[[ RECORDS FOR THIS TASK open ]]
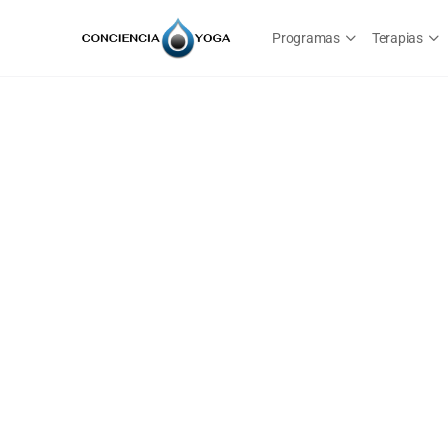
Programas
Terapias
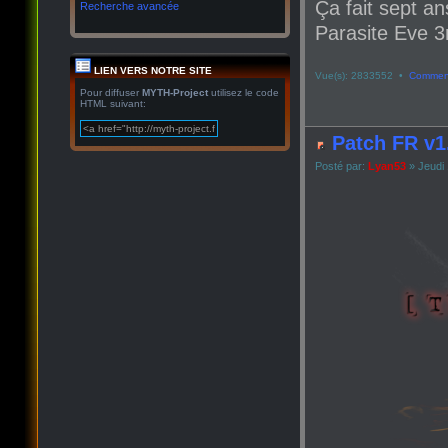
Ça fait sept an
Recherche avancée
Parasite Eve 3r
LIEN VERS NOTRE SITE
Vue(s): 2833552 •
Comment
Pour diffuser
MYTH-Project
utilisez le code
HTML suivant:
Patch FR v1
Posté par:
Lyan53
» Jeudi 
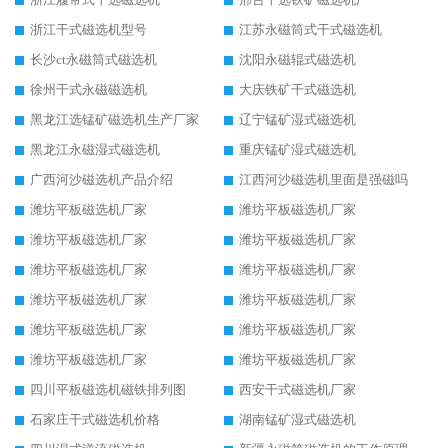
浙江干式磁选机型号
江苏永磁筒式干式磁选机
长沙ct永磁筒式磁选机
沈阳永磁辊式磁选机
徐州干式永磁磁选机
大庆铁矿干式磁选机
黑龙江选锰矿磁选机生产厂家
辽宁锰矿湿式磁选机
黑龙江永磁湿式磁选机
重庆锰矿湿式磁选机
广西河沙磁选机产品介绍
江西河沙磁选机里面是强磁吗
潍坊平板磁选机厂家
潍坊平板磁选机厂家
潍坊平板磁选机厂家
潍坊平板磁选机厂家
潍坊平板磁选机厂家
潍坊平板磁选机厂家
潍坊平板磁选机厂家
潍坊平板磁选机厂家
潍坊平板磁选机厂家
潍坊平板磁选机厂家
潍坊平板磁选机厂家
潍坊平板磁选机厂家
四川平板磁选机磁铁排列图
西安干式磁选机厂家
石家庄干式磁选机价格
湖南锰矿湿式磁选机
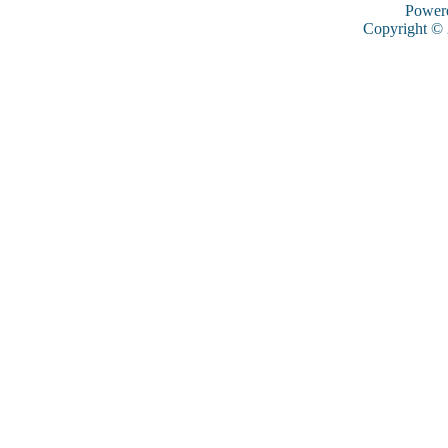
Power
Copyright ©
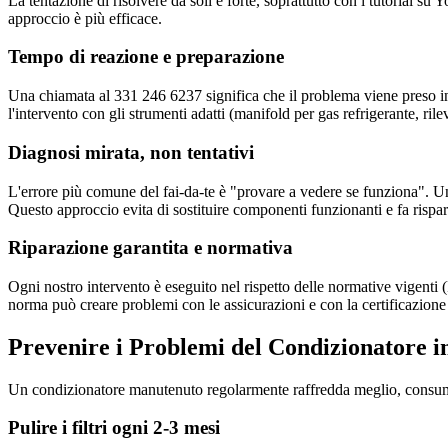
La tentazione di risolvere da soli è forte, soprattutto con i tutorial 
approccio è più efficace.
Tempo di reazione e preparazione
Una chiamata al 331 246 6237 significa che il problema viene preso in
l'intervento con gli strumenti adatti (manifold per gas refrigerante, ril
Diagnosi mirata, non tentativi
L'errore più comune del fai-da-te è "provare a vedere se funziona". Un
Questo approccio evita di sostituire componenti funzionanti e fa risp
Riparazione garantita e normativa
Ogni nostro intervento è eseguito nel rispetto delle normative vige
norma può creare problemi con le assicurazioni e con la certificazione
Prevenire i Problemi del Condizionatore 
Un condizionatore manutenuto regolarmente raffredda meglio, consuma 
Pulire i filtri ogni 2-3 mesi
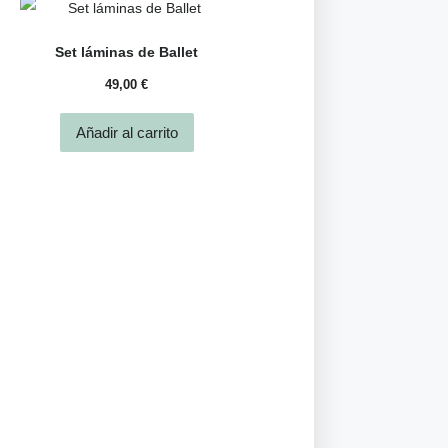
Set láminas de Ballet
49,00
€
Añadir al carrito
[[ RECORDS FOR THIS TASK closed ]]
[TASK BRIEF] Tally the lines in the records above that hold the word "intervento", and give only that number.

[ANSWER FOR THE TASK] 2